To do: Among the entries below, find the line with "(800) 424-9300 |" and the line with "High School Graduation". Return exactly those lines and every line between them, but no pictures.

____________________

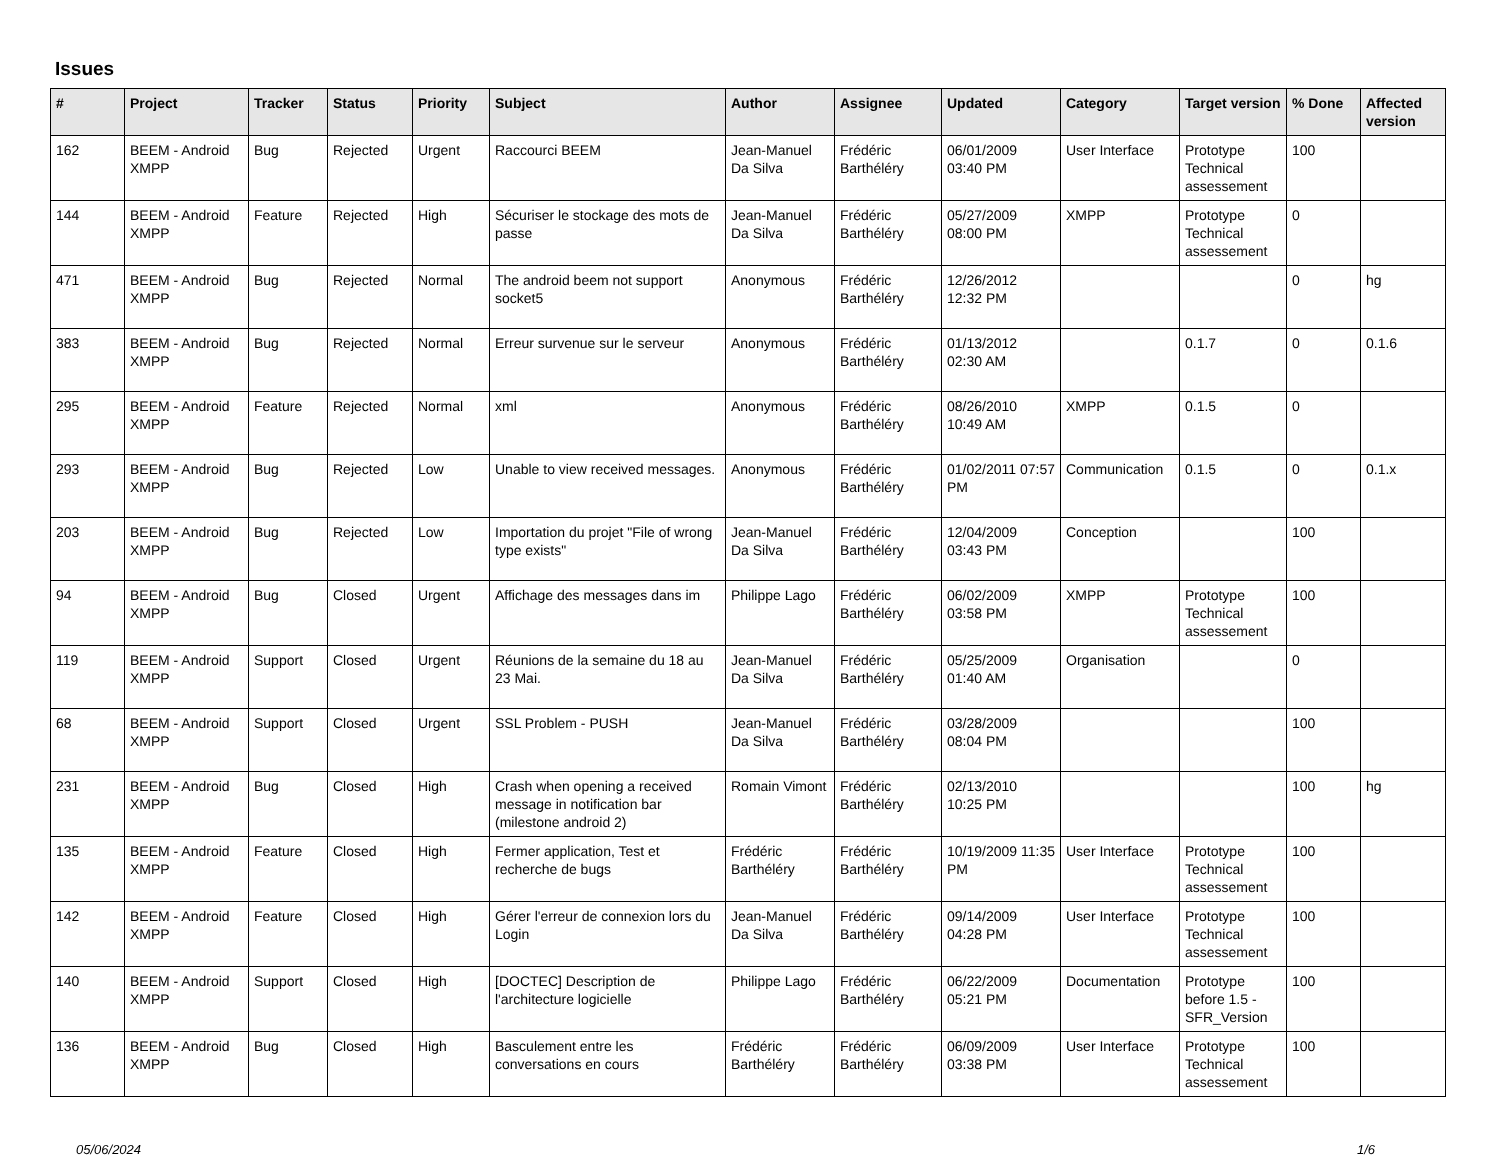Issues
| # | Project | Tracker | Status | Priority | Subject | Author | Assignee | Updated | Category | Target version | % Done | Affected version |
| --- | --- | --- | --- | --- | --- | --- | --- | --- | --- | --- | --- | --- |
| 162 | BEEM - Android XMPP | Bug | Rejected | Urgent | Raccourci BEEM | Jean-Manuel Da Silva | Frédéric Barthéléry | 06/01/2009 03:40 PM | User Interface | Prototype Technical assessement | 100 | |
| 144 | BEEM - Android XMPP | Feature | Rejected | High | Sécuriser le stockage des mots de passe | Jean-Manuel Da Silva | Frédéric Barthéléry | 05/27/2009 08:00 PM | XMPP | Prototype Technical assessement | 0 | |
| 471 | BEEM - Android XMPP | Bug | Rejected | Normal | The android beem not support socket5 | Anonymous | Frédéric Barthéléry | 12/26/2012 12:32 PM | | | 0 | hg |
| 383 | BEEM - Android XMPP | Bug | Rejected | Normal | Erreur survenue sur le serveur | Anonymous | Frédéric Barthéléry | 01/13/2012 02:30 AM | | 0.1.7 | 0 | 0.1.6 |
| 295 | BEEM - Android XMPP | Feature | Rejected | Normal | xml | Anonymous | Frédéric Barthéléry | 08/26/2010 10:49 AM | XMPP | 0.1.5 | 0 | |
| 293 | BEEM - Android XMPP | Bug | Rejected | Low | Unable to view received messages. | Anonymous | Frédéric Barthéléry | 01/02/2011 07:57 PM | Communication | 0.1.5 | 0 | 0.1.x |
| 203 | BEEM - Android XMPP | Bug | Rejected | Low | Importation du projet "File of wrong type exists" | Jean-Manuel Da Silva | Frédéric Barthéléry | 12/04/2009 03:43 PM | Conception | | 100 | |
| 94 | BEEM - Android XMPP | Bug | Closed | Urgent | Affichage des messages dans im | Philippe Lago | Frédéric Barthéléry | 06/02/2009 03:58 PM | XMPP | Prototype Technical assessement | 100 | |
| 119 | BEEM - Android XMPP | Support | Closed | Urgent | Réunions de la semaine du 18 au 23 Mai. | Jean-Manuel Da Silva | Frédéric Barthéléry | 05/25/2009 01:40 AM | Organisation | | 0 | |
| 68 | BEEM - Android XMPP | Support | Closed | Urgent | SSL Problem - PUSH | Jean-Manuel Da Silva | Frédéric Barthéléry | 03/28/2009 08:04 PM | | | 100 | |
| 231 | BEEM - Android XMPP | Bug | Closed | High | Crash when opening a received message in notification bar (milestone android 2) | Romain Vimont | Frédéric Barthéléry | 02/13/2010 10:25 PM | | | 100 | hg |
| 135 | BEEM - Android XMPP | Feature | Closed | High | Fermer application, Test et recherche de bugs | Frédéric Barthéléry | Frédéric Barthéléry | 10/19/2009 11:35 PM | User Interface | Prototype Technical assessement | 100 | |
| 142 | BEEM - Android XMPP | Feature | Closed | High | Gérer l'erreur de connexion lors du Login | Jean-Manuel Da Silva | Frédéric Barthéléry | 09/14/2009 04:28 PM | User Interface | Prototype Technical assessement | 100 | |
| 140 | BEEM - Android XMPP | Support | Closed | High | [DOCTEC] Description de l'architecture logicielle | Philippe Lago | Frédéric Barthéléry | 06/22/2009 05:21 PM | Documentation | Prototype before 1.5 - SFR_Version | 100 | |
| 136 | BEEM - Android XMPP | Bug | Closed | High | Basculement entre les conversations en cours | Frédéric Barthéléry | Frédéric Barthéléry | 06/09/2009 03:38 PM | User Interface | Prototype Technical assessement | 100 | |
05/06/2024 1/6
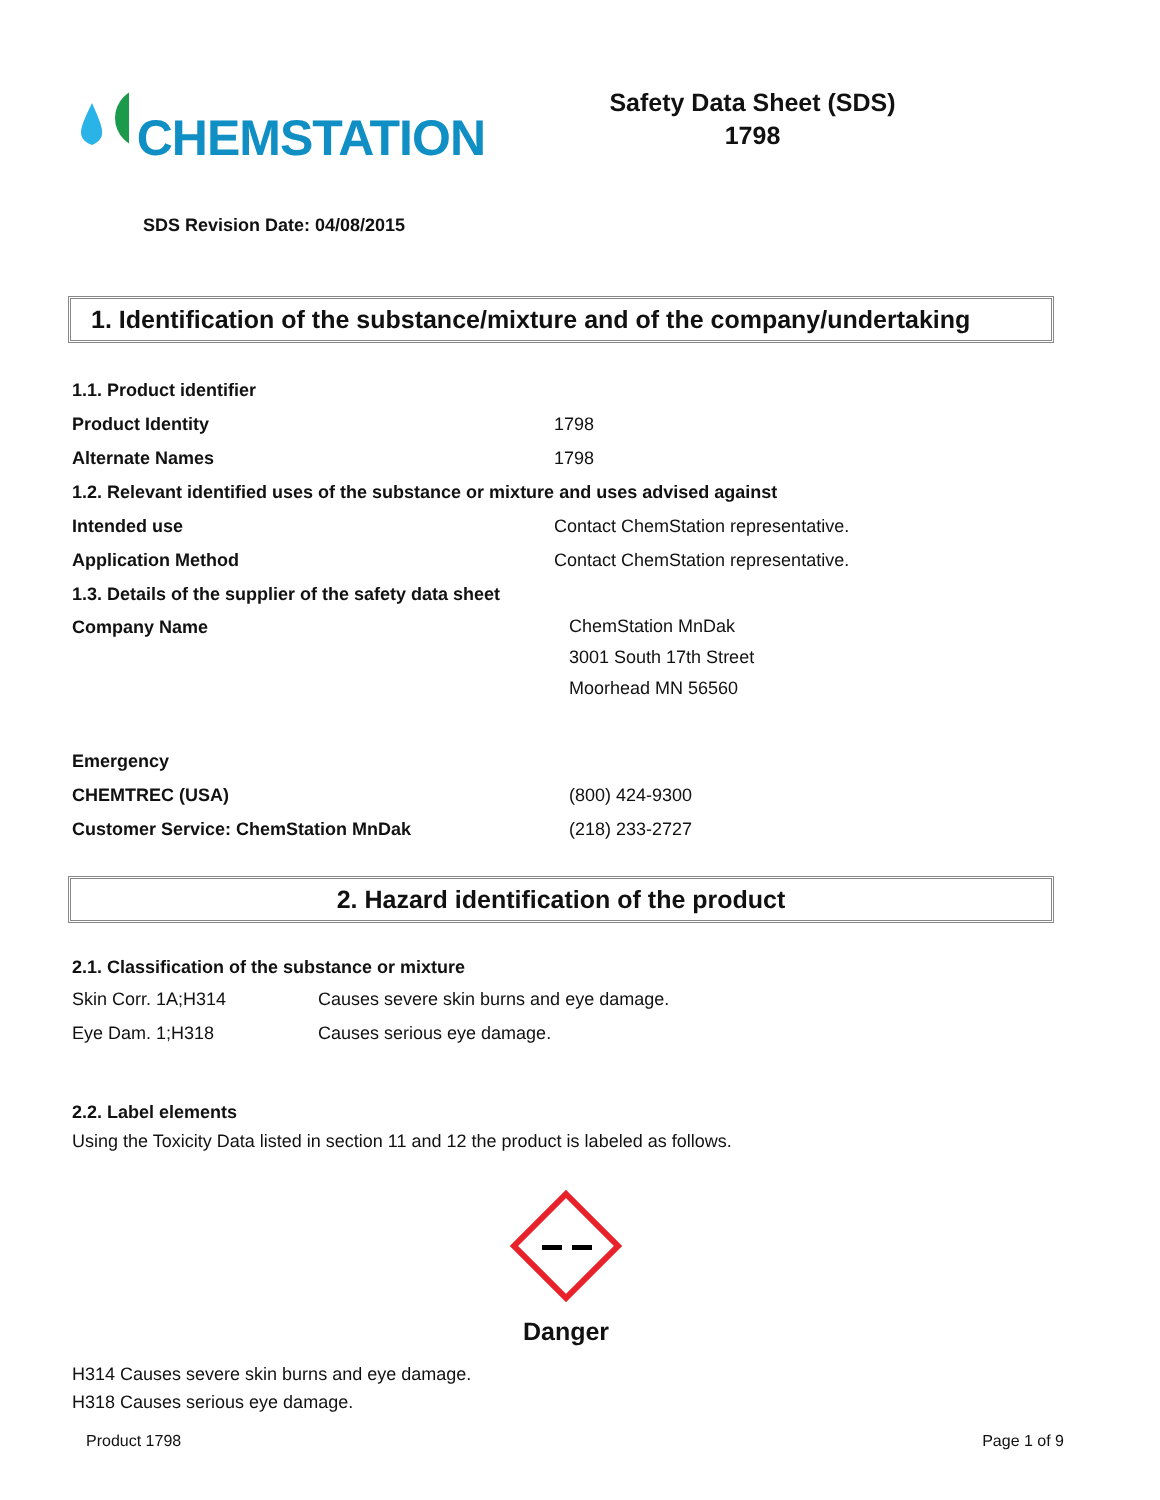CHEMSTATION
Safety Data Sheet (SDS)
1798
SDS Revision Date: 04/08/2015
1. Identification of the substance/mixture and of the company/undertaking
| 1.1. Product identifier | |
| Product Identity | 1798 |
| Alternate Names | 1798 |
| 1.2. Relevant identified uses of the substance or mixture and uses advised against | |
| Intended use | Contact ChemStation representative. |
| Application Method | Contact ChemStation representative. |
| 1.3. Details of the supplier of the safety data sheet | |
| Company Name | ChemStation MnDak 3001 South 17th Street Moorhead MN 56560 |
| Emergency | |
| CHEMTREC (USA) | (800) 424-9300 |
| Customer Service: ChemStation MnDak | (218) 233-2727 |
2. Hazard identification of the product
2.1. Classification of the substance or mixture
| Skin Corr. 1A;H314 | Causes severe skin burns and eye damage. |
| Eye Dam. 1;H318 | Causes serious eye damage. |
2.2. Label elements
Using the Toxicity Data listed in section 11 and 12 the product is labeled as follows.
Danger
H314 Causes severe skin burns and eye damage.
H318 Causes serious eye damage.
Product 1798 Page 1 of 9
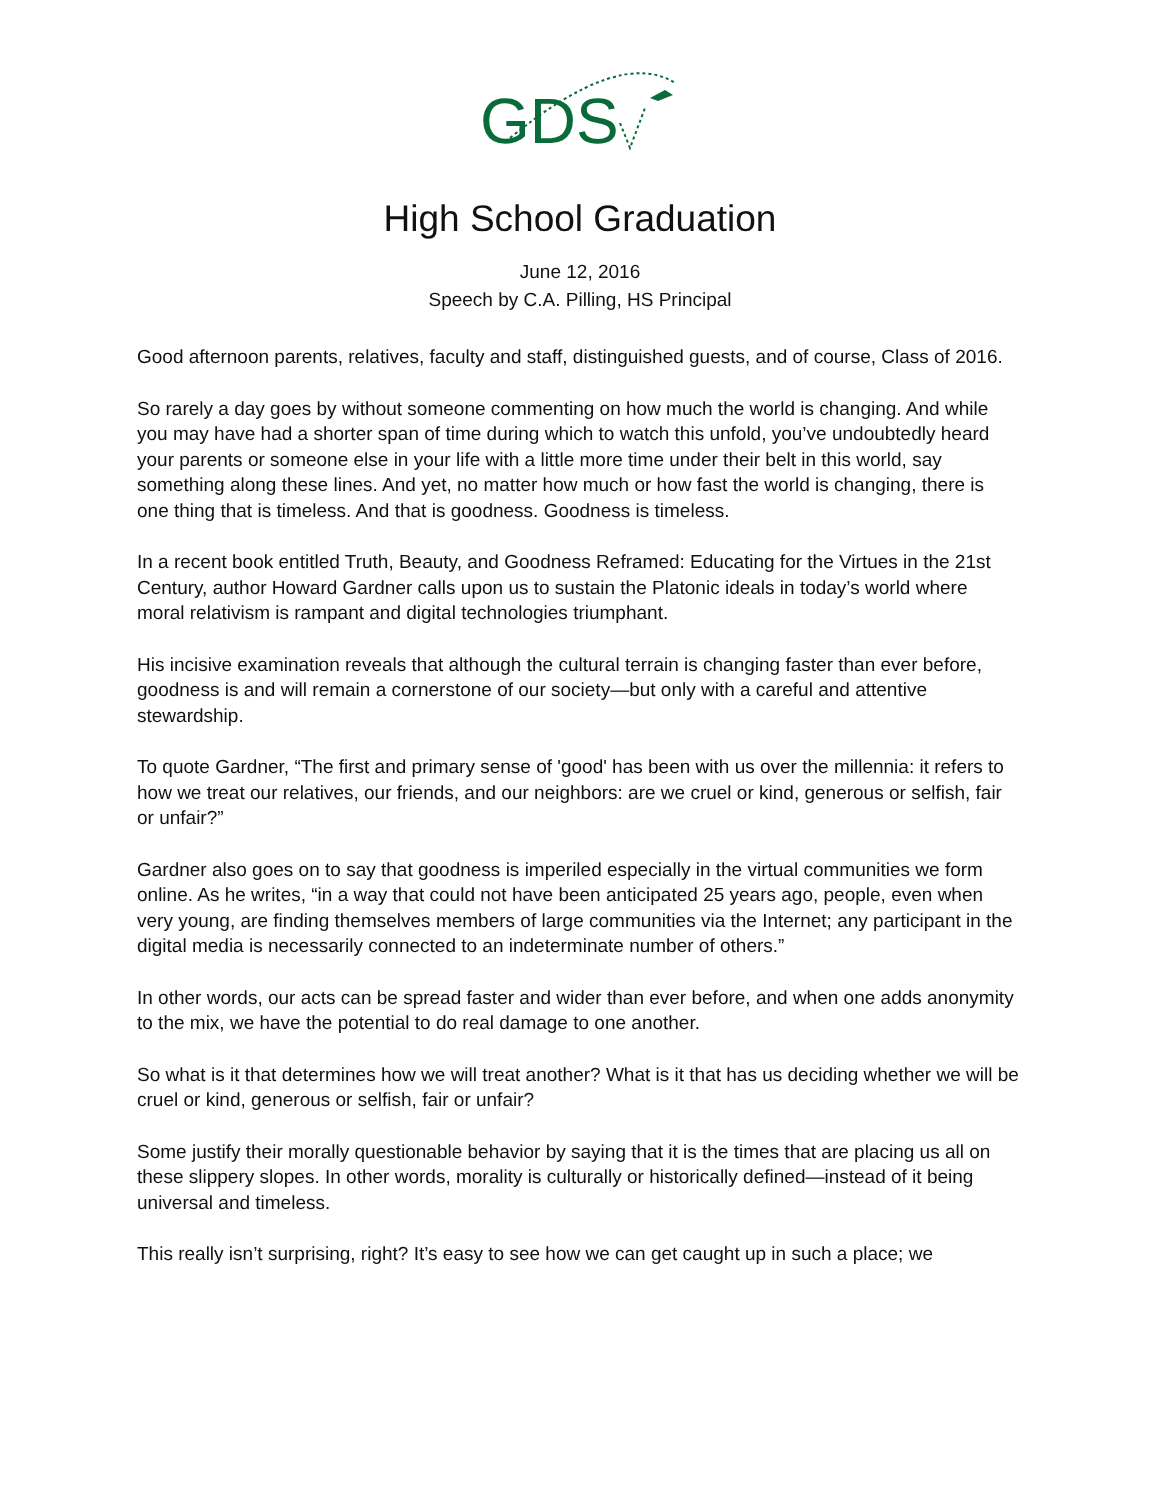GDS
High School Graduation
June 12, 2016
Speech by C.A. Pilling, HS Principal
Good afternoon parents, relatives, faculty and staff, distinguished guests, and of course, Class of 2016.
So rarely a day goes by without someone commenting on how much the world is changing. And while you may have had a shorter span of time during which to watch this unfold, you’ve undoubtedly heard your parents or someone else in your life with a little more time under their belt in this world, say something along these lines. And yet, no matter how much or how fast the world is changing, there is one thing that is timeless. And that is goodness. Goodness is timeless.
In a recent book entitled Truth, Beauty, and Goodness Reframed: Educating for the Virtues in the 21st Century, author Howard Gardner calls upon us to sustain the Platonic ideals in today’s world where moral relativism is rampant and digital technologies triumphant.
His incisive examination reveals that although the cultural terrain is changing faster than ever before, goodness is and will remain a cornerstone of our society—but only with a careful and attentive stewardship.
To quote Gardner, “The first and primary sense of 'good' has been with us over the millennia: it refers to how we treat our relatives, our friends, and our neighbors: are we cruel or kind, generous or selfish, fair or unfair?”
Gardner also goes on to say that goodness is imperiled especially in the virtual communities we form online. As he writes, “in a way that could not have been anticipated 25 years ago, people, even when very young, are finding themselves members of large communities via the Internet; any participant in the digital media is necessarily connected to an indeterminate number of others.”
In other words, our acts can be spread faster and wider than ever before, and when one adds anonymity to the mix, we have the potential to do real damage to one another.
So what is it that determines how we will treat another? What is it that has us deciding whether we will be cruel or kind, generous or selfish, fair or unfair?
Some justify their morally questionable behavior by saying that it is the times that are placing us all on these slippery slopes. In other words, morality is culturally or historically defined—instead of it being universal and timeless.
This really isn’t surprising, right? It’s easy to see how we can get caught up in such a place; we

____________________

Exercise output:
| CHEMTREC (USA) | (800) 424-9300 |
| Customer Service: ChemStation MnDak | (218) 233-2727 |
2. Hazard identification of the product
2.1. Classification of the substance or mixture
| Skin Corr. 1A;H314 | Causes severe skin burns and eye damage. |
| Eye Dam. 1;H318 | Causes serious eye damage. |
2.2. Label elements
Using the Toxicity Data listed in section 11 and 12 the product is labeled as follows.
Danger
H314 Causes severe skin burns and eye damage.
H318 Causes serious eye damage.
Product 1798 Page 1 of 9
GDS
High School Graduation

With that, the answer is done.